I designed some medical instruments and they were in use at a hospital in Youngstown. They were having trouble with them and required me to come and look at them.
When I arrived I discovered that Youngstown was an old steel mill town and although the mills had closed 20 years before, they still had something like 18% unemployment.
Strangely enough the motels and taxis were all run by East Indians.
While I was in the hospital discovering that they had an X-Ray machine on the same power line as my Respiratory Gas Analyzer (the kickback of the X-Ray was blowing up the power supply on my instrument) I noted that the doctors weren't just arbitrary (as they usually are everywhere in the world) but thought of themselves as the Dictators In Charge of The World.
In California, if a Doctor addressed a nurse or a workman like they did in Youngstown they would have a broken jaw and require plastic surgery themselves. Nowhere else in the United States did I ever see such disrespect for other people as I did in Youngstown. I suppose that's because there were so many people standing in line for so few jobs.
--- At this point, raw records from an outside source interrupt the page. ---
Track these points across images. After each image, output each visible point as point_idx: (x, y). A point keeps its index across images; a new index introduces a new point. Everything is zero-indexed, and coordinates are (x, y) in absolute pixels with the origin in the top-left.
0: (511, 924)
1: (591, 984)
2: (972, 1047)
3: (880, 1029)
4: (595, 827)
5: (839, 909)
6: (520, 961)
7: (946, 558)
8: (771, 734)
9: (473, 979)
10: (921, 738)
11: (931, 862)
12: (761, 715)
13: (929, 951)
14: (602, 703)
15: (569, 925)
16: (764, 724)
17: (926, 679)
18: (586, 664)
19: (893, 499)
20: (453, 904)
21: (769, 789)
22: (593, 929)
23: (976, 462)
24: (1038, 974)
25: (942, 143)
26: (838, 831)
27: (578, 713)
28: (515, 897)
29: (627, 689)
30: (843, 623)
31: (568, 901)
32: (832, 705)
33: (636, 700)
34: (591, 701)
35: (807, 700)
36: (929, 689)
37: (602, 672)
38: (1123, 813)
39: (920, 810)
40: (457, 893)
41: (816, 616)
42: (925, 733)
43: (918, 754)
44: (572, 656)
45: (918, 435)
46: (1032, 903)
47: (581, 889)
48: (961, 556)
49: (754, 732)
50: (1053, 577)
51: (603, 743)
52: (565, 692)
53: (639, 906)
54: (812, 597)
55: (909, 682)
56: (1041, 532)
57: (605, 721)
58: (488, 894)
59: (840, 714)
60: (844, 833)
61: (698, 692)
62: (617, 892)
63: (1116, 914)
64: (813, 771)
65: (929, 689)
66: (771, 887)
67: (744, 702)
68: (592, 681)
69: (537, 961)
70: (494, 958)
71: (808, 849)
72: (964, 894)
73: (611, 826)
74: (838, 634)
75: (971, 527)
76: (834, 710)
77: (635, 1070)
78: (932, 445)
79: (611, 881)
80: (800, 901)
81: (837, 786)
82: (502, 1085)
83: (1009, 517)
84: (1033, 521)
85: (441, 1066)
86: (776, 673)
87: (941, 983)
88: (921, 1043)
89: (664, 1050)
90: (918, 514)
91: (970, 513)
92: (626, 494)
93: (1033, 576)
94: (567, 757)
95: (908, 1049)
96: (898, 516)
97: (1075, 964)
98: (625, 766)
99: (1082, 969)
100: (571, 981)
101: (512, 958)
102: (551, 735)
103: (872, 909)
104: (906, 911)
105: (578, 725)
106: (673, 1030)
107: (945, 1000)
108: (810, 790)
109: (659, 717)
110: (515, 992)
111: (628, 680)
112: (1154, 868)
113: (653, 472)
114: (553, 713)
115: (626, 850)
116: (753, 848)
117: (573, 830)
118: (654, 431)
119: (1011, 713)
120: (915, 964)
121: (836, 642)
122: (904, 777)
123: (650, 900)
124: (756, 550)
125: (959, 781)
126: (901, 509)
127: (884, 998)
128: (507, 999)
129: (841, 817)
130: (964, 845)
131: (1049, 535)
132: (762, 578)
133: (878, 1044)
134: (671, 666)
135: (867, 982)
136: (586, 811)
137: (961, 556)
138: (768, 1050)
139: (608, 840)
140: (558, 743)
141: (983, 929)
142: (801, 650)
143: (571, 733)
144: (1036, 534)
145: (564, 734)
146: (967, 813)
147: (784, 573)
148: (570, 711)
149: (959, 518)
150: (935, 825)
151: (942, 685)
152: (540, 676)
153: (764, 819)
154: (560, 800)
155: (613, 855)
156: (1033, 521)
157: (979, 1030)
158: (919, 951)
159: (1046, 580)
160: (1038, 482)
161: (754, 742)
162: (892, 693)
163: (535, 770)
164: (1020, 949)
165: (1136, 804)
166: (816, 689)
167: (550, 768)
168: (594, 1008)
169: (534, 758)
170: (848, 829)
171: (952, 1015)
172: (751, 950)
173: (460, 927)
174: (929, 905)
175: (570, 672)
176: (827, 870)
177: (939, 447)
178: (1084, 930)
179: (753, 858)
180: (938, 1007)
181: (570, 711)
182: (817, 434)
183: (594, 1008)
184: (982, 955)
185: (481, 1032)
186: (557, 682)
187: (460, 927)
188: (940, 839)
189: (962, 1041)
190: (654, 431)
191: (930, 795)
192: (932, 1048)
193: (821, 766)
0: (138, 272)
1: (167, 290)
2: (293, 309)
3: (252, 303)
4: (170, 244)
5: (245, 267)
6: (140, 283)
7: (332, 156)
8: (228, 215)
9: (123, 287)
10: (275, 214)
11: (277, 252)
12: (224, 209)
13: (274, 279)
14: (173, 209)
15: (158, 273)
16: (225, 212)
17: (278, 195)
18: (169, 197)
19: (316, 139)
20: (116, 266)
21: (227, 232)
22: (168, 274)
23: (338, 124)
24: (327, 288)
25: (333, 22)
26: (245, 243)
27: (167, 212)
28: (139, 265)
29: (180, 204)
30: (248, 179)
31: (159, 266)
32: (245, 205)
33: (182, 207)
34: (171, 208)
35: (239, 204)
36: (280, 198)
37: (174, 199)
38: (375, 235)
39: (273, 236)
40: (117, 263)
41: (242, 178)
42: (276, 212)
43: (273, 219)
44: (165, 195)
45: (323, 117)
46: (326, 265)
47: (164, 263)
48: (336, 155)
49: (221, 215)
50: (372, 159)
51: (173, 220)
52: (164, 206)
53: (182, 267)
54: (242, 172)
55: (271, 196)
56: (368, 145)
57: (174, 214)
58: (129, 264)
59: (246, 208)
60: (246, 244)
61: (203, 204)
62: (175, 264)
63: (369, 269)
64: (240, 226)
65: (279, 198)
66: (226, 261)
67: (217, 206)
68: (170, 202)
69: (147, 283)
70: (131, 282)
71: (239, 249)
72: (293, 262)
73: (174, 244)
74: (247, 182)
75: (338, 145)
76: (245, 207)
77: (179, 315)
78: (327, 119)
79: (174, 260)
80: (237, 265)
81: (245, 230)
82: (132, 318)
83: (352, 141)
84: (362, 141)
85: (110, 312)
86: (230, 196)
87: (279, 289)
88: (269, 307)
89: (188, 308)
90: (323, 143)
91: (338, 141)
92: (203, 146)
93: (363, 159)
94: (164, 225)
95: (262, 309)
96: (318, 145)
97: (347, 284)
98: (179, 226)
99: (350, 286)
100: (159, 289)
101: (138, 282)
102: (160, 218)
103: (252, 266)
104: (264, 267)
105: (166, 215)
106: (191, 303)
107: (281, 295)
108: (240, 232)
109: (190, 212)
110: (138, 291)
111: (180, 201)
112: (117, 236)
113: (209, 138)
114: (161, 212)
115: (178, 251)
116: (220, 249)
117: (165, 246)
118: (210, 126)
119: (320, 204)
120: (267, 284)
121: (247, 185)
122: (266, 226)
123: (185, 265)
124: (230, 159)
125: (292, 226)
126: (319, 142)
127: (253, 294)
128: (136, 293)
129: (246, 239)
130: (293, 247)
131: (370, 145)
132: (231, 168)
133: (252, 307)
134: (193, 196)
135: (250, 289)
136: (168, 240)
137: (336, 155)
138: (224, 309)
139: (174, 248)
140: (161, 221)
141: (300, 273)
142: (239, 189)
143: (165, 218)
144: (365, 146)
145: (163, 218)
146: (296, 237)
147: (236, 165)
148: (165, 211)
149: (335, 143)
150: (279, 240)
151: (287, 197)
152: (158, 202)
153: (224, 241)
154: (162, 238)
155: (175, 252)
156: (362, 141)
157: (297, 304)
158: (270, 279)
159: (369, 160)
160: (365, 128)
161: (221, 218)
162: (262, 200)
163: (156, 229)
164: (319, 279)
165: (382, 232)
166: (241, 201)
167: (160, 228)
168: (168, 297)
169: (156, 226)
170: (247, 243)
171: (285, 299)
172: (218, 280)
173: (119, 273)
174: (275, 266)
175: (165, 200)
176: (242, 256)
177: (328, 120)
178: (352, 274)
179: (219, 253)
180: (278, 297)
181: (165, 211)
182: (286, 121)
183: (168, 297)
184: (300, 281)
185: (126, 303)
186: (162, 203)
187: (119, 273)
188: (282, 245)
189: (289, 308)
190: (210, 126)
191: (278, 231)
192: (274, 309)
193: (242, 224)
But aside from "The Ruling Class" the people there were pretty nice, the food was rather a great deal more fatty (and delicious) than a Californian was used to, and the bread was better than most places on the east coast.
You have to remember that Ohio and Pennsylvania were mining and steel mill towns and that unemployment has never completely recovered from its high of almost 100% employment.
You weren't being humiliated but in fact people were trying to be as good to you as they could. It's just that they're used to "poor" and try to avoid making it obvious where it might further degrade public morale.
Luckily, in the 21st century, I'm sure that things are still improving, but old habits are sometimes hard to break.
Hopefully after I retire I'll be able to tour the mid-west and east coast myself. There's a lot of country out there that has people you won't meet anywhere else in the world.